As Ulster’s Intellectual Property Manager, her role is to promote innovation and help to protect and commercialise the innovations and technologies created by the University’s academics and students.
“I’ve had the privilege of seeing at first hand some incredible inventions and creations coming to fruition but I think we can always do more to encourage innovation among young children,” she says.
To help get that message across, Oonagh has drawn on her own professional experience as scientist turned intellectual property specialist to write and publish her own fun book about “Joseph the Hairy Shark” - who also happens to be a very clever inventor.
For the next few years, Oonagh, who is originally from Park in County Derry, travelled and worked as a research scientist including spell at the University of Sydney in Australia. She admits to always being a bit of a closet scribbler but living in Australia really gave her the writing bug.
“Joseph the Hairy Shark” has been beautifully illustrated by a talented young illustrator, Danielle Kennedy from Ballymena who is a first year Psychology student at Ulster.
Oonagh explains: “As a child of the ‘Tomorrow’s World’ era, I was inspired by Judith Hann, who taught me to be curious and question how the world around me worked. As a result, I got really interested in science.
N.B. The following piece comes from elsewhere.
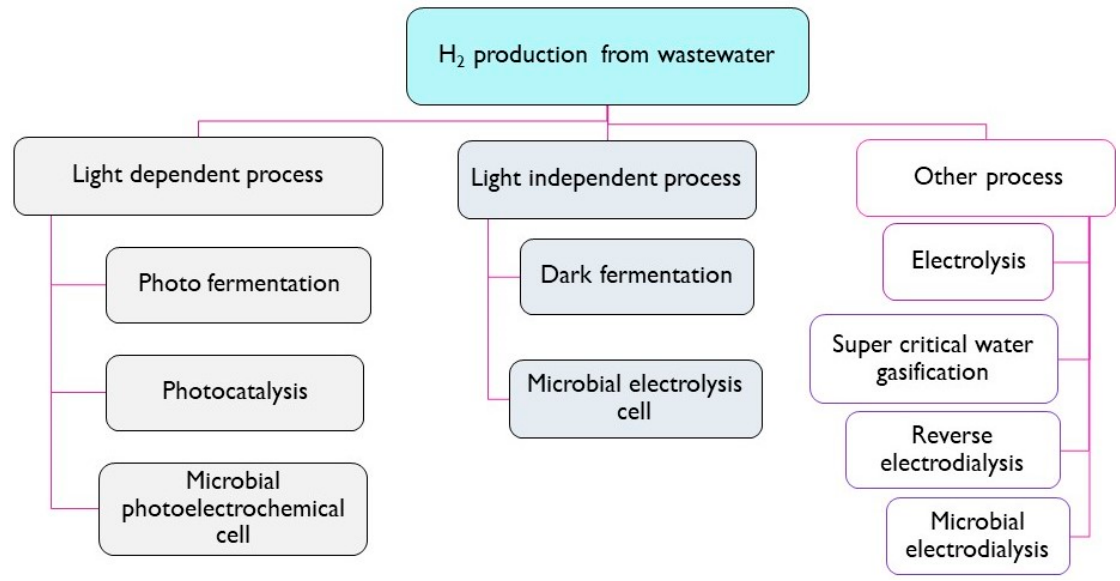
Figure 3. Classification of hydrogen production processes from wastewater [18].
I studied Biochemistry as an undergraduate before completing my PhD at Imperial College in London, where my doctorate research was in the area of lung disease and asthma.”
“When I eventually moved back to Northern Ireland and settled in Holywood, Co Down, I joined ‘The Writer’s Bureau’ and took a creative writing course. The course trained me to be an observer of life, the people around me and the matters that interest me.”Oonagh says her love of science and writing was matched by genuine intrigue about the mechanics of business and innovation, and so she took a leap of faith into the unknown and decided to retrain as an intellectual property lawyer.
“I swapped my lab coat for a suit and my pipette for the pen but after a while I really missed the University setting, so I was delighted to be appointed to my present position as Intellectual Property Manager.”
Oonagh says the book – which is aimed at children aged five years and up - is another way of driving home the message about the importance of creative thinking in business.
“The book describes Joseph’s encounters with a number of wonderful little characters including the naughty minnows, a wheezy lungfish named Laurel; Stephen Sting Rays who keeps hurting his friends with his barred tail; Clarke, the blind Batfish, and fearless Scooter Skatefish who loves surfing in dangerous places!”
The book also has an important underlying message, she continues. “Some children might get bullied at school for not being ‘cool’ or part of the ‘in’ crowd, so the moral message of the book is to encourage children to be kind and helpful - and not to judge a ‘book’ by its cover.”
“Joseph the Hairy Shark” is available online at www.josephthehairyshark.com.